L’augmentation injustifiée des loyers en Guinée devient un véritable casse-tête pour de nombreux locataires, surtout dans les zones urbaines. Pourtant, le cadre juridique en la matière est sans équivoque. Pour éclairer cette problématique, nous avons rencontré Kalil Camara, juriste-consultant et coordinateur de la plateforme KC Consultation Juridique.
Selon le Code civil guinéen, « le bailleur est libre de fixer le montant du loyer lors de la signature du contrat, mais il ne peut pas augmenter ce loyer de manière arbitraire », souligne Kalil Camara. Cette disposition légale vise à protéger les locataires contre des hausses abusives souvent qualifiées de « fantaisistes ».
Des droits en cas de baisse de jouissance
Le juriste précise que dans certains cas, le locataire peut exiger une diminution du loyer. « Si, pour une raison quelconque, l’utilisation du logement est réduite, le locataire a le droit de demander une réduction du montant du loyer », explique-t-il. Cela inclut des réparations majeures qui limitent l’accès à une partie du logement. « Si ces travaux s’étendent sur une longue durée, le locataire peut même demander la résiliation du contrat et, si la faute incombe au propriétaire, exiger des dommages et intérêts », ajoute Kalil Camara.
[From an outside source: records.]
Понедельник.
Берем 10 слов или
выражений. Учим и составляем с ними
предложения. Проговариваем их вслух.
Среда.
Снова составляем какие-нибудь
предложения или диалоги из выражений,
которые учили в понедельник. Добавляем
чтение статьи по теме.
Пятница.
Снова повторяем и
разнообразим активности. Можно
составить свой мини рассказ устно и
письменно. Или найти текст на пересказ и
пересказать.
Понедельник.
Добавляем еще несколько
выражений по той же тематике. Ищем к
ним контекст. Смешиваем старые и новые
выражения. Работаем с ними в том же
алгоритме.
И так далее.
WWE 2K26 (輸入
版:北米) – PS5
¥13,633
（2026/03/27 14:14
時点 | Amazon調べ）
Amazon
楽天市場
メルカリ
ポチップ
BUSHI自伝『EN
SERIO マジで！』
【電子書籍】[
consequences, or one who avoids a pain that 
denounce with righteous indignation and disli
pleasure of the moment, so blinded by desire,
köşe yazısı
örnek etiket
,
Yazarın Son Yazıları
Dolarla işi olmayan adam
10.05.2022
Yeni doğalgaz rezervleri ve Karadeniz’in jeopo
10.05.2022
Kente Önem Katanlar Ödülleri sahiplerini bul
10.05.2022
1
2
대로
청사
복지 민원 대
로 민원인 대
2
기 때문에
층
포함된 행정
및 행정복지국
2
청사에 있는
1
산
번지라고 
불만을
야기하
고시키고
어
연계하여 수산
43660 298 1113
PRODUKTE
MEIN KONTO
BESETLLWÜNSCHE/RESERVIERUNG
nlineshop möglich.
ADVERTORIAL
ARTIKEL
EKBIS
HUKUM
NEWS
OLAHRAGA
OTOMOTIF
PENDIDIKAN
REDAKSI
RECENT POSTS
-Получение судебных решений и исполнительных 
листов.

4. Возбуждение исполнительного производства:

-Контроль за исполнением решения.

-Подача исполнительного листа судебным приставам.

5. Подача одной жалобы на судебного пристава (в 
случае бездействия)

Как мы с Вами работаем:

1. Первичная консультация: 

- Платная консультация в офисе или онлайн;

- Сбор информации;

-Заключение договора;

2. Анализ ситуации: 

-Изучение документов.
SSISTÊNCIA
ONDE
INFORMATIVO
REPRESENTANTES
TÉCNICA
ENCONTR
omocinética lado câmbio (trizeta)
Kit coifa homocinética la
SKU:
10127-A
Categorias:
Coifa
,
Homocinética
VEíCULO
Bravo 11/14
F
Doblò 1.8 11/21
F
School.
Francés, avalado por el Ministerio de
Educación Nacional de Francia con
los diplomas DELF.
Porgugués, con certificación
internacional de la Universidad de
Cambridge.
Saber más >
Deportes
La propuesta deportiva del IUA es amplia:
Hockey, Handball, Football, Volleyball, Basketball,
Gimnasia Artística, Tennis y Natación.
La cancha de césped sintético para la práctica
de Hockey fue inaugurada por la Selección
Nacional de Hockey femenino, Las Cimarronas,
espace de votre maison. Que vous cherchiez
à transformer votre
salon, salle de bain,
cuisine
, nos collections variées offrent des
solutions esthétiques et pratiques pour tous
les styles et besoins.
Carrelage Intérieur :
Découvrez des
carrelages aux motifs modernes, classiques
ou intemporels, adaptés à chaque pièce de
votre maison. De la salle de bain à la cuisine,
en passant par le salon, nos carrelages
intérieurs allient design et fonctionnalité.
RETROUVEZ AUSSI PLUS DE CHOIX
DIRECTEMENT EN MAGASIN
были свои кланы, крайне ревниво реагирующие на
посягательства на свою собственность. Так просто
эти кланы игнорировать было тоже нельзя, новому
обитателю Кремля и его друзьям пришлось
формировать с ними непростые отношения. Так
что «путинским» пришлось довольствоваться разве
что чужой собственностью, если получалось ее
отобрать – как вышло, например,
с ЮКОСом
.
Conditions d’augmentation du loyer
En ce qui concerne l’augmentation, l’article 254 du Code de la construction et de l’habitation prévoit des mécanismes stricts. « Les loyers des locaux à usage d’habitation doivent être payés mensuellement », explique Kalil Camara. Ainsi, un propriétaire ne peut imposer un paiement trimestriel ou annuel, bien qu’il puisse en faire la demande. « Le locataire reste libre d’accepter ou non cette proposition, et son refus ne peut être un motif de résiliation du bail », précise-t-il.
Toutefois, une révision du loyer est envisageable dans certaines conditions, notamment en cas de hausse significative du coût des matériaux de construction. « Si les prix du fer à béton, du ciment ou des tôles augmentent de manière notable durant l’année, une révision peut être effectuée. Mais en l’absence de telles hausses, le bailleur n’a aucun droit d’augmenter le loyer », rappelle Kalil Camara.
Après trois ans sans réajustement des prix, la loi autorise une augmentation « raisonnable » du loyer. Cependant, si les parties ne parviennent pas à un accord, c’est le tribunal qui détermine le montant, en tenant compte de critères tels que la superficie et l’état du bien. » Tout réajustement nécessite une négociation entre locataire et bailleur », conclut le juriste.
Le débat autour des paiements électroniques
Avec la popularisation des paiements par voie électronique, une nouvelle question se pose : qui doit supporter les frais de transfert ? Kalil Camara apporte une clarification légale à ce sujet : « Les dettes sont quérables, non portables. En d’autres termes, c’est au créancier, ici le propriétaire, de réclamer son dû. » Ainsi, si le propriétaire demande un paiement via un service mobile comme Orange Money, c’est à lui de prendre en charge les frais de transaction.
En définitive, bien que la loi protège les locataires guinéens contre les hausses arbitraires de loyer, il est crucial que ceux-ci connaissent leurs droits pour mieux se défendre en cas de litige.